2. Write an equation in slope-intercept form of the line that passes through the point (-5, 7) and is perpendicular to the line y = 5x-1.

Answer 1

The general slope intercept form equation of a line is as stated below;

`y=mx+b`

where m is the slope and b is the intercept.

If we compare the given equation y = 5x-1 with the equation of a line, we can deduce that the slope, m, is 5.

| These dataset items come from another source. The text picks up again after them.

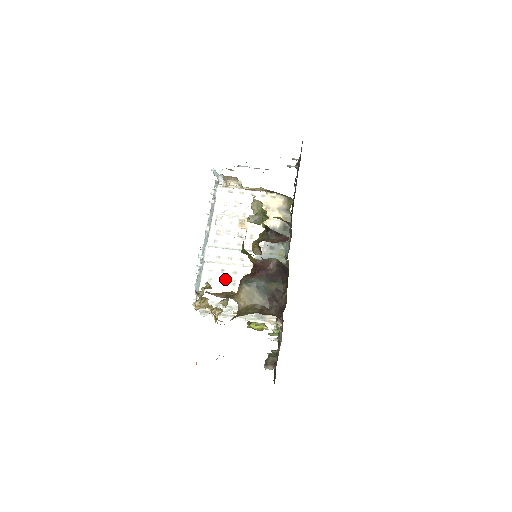
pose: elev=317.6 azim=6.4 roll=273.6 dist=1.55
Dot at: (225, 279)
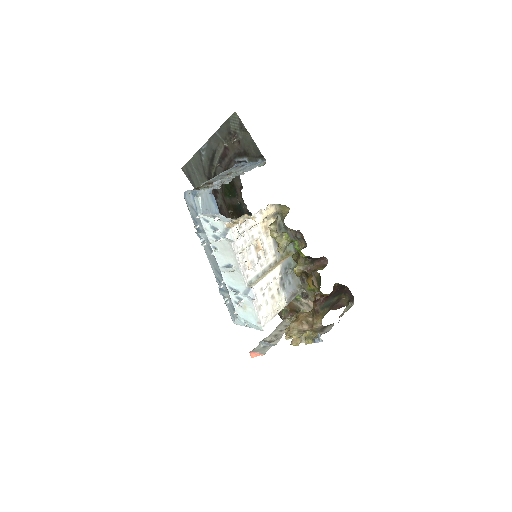
Dot at: (268, 299)
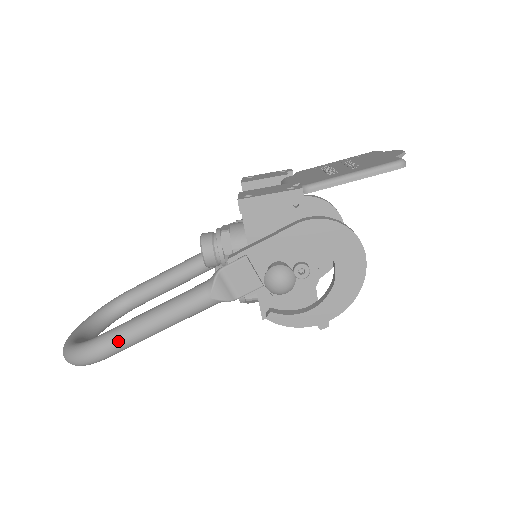
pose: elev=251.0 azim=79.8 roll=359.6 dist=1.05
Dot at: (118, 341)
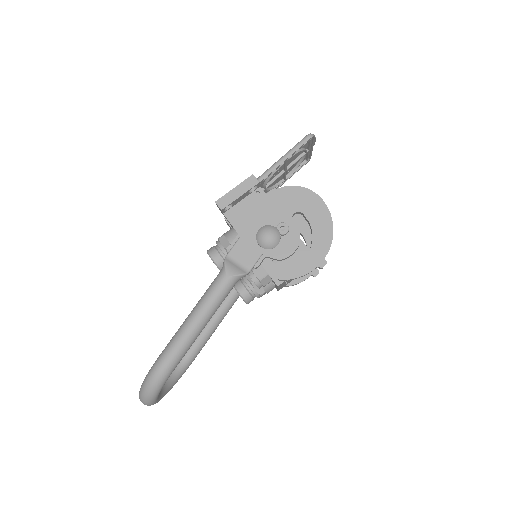
Dot at: (174, 346)
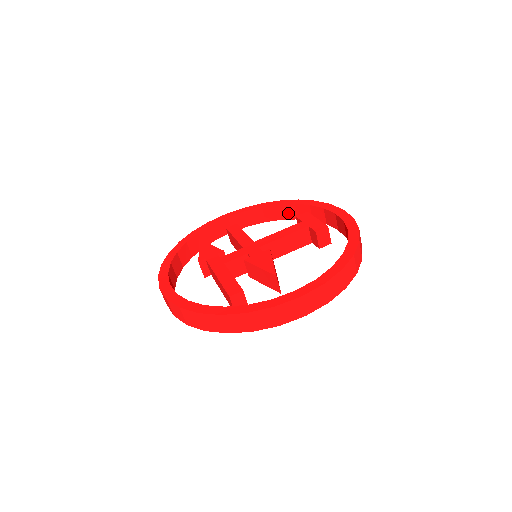
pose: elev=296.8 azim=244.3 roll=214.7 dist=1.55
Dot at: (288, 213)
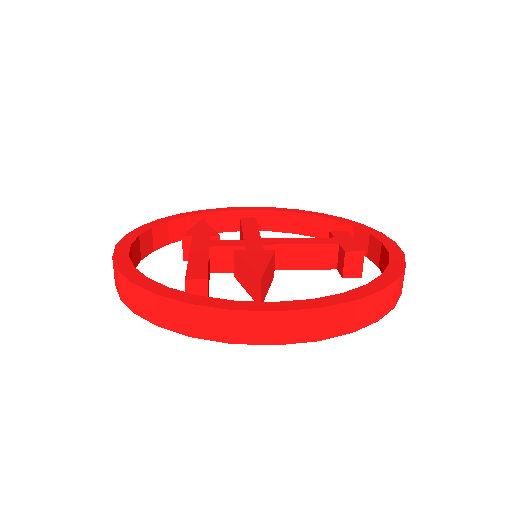
Dot at: (325, 230)
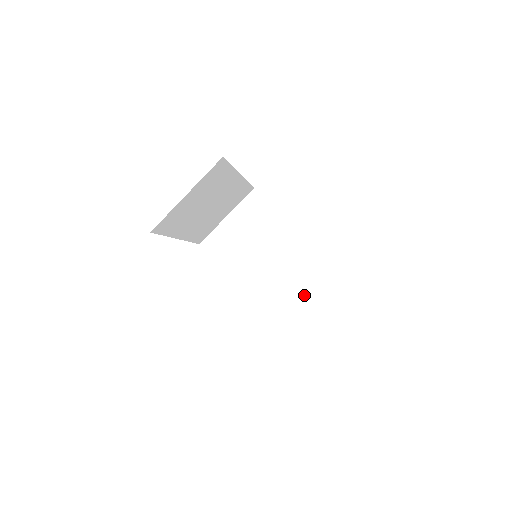
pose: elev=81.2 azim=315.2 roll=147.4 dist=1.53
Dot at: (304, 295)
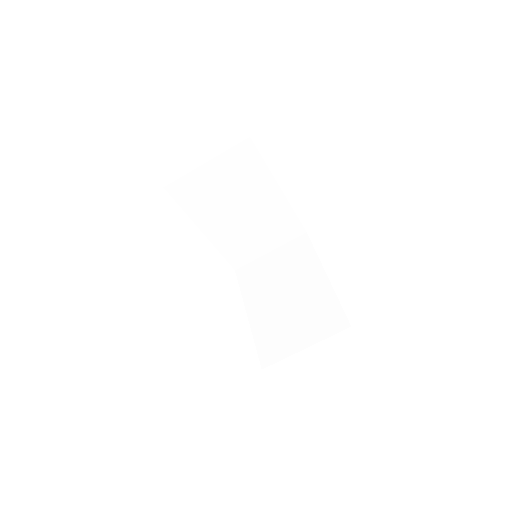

The slope of a line perpendicular to another is always given as -1/m, therefore the line perpendicular to the line y=5x-1 will have a slope of -1/5;

So let's go ahead and substitute m= -1/5, into the point slope equation to determine the line that passes through (-5,7);

Remember, the point slope form equation of a line is given as;

`y-y_1=m(x-x_(1))`

Substituting the above values, we'll have

`y-7=-(1)/(5)(x+5)`

Let's open up the parenthesis first, we'll have;

`\begin{gathered} y-7=-(1)/(5)x-(5)/(5) \\ y-7=-(1)/(5)x-1 \end{gathered}`

Let's isolate y by adding 7 to both sides of the equation;

`y=-(1)/(5)x+6`

The above equation is the required equation of the line in slope intercept form which can be compared to the one earlier written above(y = mx + b).